Trade-offs we learned the hard way
The first is portability. Syscall numbers change between architectures (x86_64, aarch64, riscv64) and libseccomp abstracts that fairly well, but there are edge cases. socketcall multiplexed on 32 bits, arch_prctl which only exists on x86, statx which appeared in recent kernels. We keep a test matrix per architecture.
The second is debugging. When a profile kills a process for a syscall that wasn't on the list, the message you see is Bad system call (core dumped). Nothing more. We had to write a wrapper that parses the siginfo_t of SIGSYS and reports the syscall number, cross-references it against the table, and prints something legible. The first time we saw "statx blocked by profile nmap.scprofile, suggest adding to baseline" instead of a core dump, we nearly cried with relief.
The third is false positives. When a libc update starts using clone3 instead of clone, all your profiles break at once. We learned that when glibc 2.34 landed in one of the base images. We now have a weekly job that regenerates baselines and warns us if the diff is suspiciously large.
The fourth, and the one that surprised us the most, is the overhead of very large filters. BPF executes on every syscall, and a filter with hundreds of cascading rules makes itself felt. We measured a 3-4% penalty on syscall-heavy workloads with a 180-rule profile, versus 0.8% with one of 40. Reordering the rules so that frequent syscalls were evaluated first recovered most of that time.
What would have saved us time to know earlier
Three things. The first: start with SCMP_ACT_LOG instead of TRAP during profile development.
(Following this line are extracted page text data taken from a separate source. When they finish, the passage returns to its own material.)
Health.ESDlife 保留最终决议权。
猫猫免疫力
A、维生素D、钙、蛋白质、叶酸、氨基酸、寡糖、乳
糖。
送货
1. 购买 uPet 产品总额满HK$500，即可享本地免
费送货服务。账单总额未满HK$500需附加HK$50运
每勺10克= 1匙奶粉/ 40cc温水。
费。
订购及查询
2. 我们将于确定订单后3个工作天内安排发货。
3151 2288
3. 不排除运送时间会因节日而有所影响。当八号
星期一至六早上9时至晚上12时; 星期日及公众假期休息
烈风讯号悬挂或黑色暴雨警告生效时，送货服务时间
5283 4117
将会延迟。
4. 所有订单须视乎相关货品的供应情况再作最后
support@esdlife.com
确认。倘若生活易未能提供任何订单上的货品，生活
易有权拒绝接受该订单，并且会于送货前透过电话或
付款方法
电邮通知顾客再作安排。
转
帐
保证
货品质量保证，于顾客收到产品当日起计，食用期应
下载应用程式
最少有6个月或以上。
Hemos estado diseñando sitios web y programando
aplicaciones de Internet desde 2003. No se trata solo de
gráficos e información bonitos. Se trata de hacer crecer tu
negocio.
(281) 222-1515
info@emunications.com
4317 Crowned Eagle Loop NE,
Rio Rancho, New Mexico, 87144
You log everything, run the tool against real workloads for a whole day, and then build the list. We did it the other way around and lost weeks chasing crashes.
The second: user notification (USER_NOTIF) is what turns seccomp into something useful for agents. Without it, a static profile is a corset. With it, you get dynamic policy without sacrificing privilege separation.
The third: measure the real cost from day one. Published benchmarks are useful but your workloads are weird. An agent that calls a short tool fifty times per second has a very different cost profile from a long-running server.
The filter doesn't protect against everything. It protects against the stupid. And it turns out the stupid is 90% of what an LLM gets wrong when you let it loose.
Today Gwaihir runs exploits proposed by models without any of us watching the screen waiting for a catastrophe. Not because we trust the model, but because we trust the filter. And that, after Tuesday 21:47, is a life-changing thing.
References
- Linux Kernel Documentation (2024). Seccomp BPF (SECure COMPuting with filters).
- Drysdale, M. y Corbet, J. (2024). seccomp(2) - Linux manual page, man7.org.
- Young, E. et al. (2019). The True Cost of Containing: A gVisor Case Study. USENIX HotCloud 19.
- Agache, A. et al. (2020). Firecracker: Lightweight Virtualization for Serverless Applications. USENIX NSDI 20.
- seccomp/libseccomp (2024). libseccomp: Enhanced Linux seccomp library.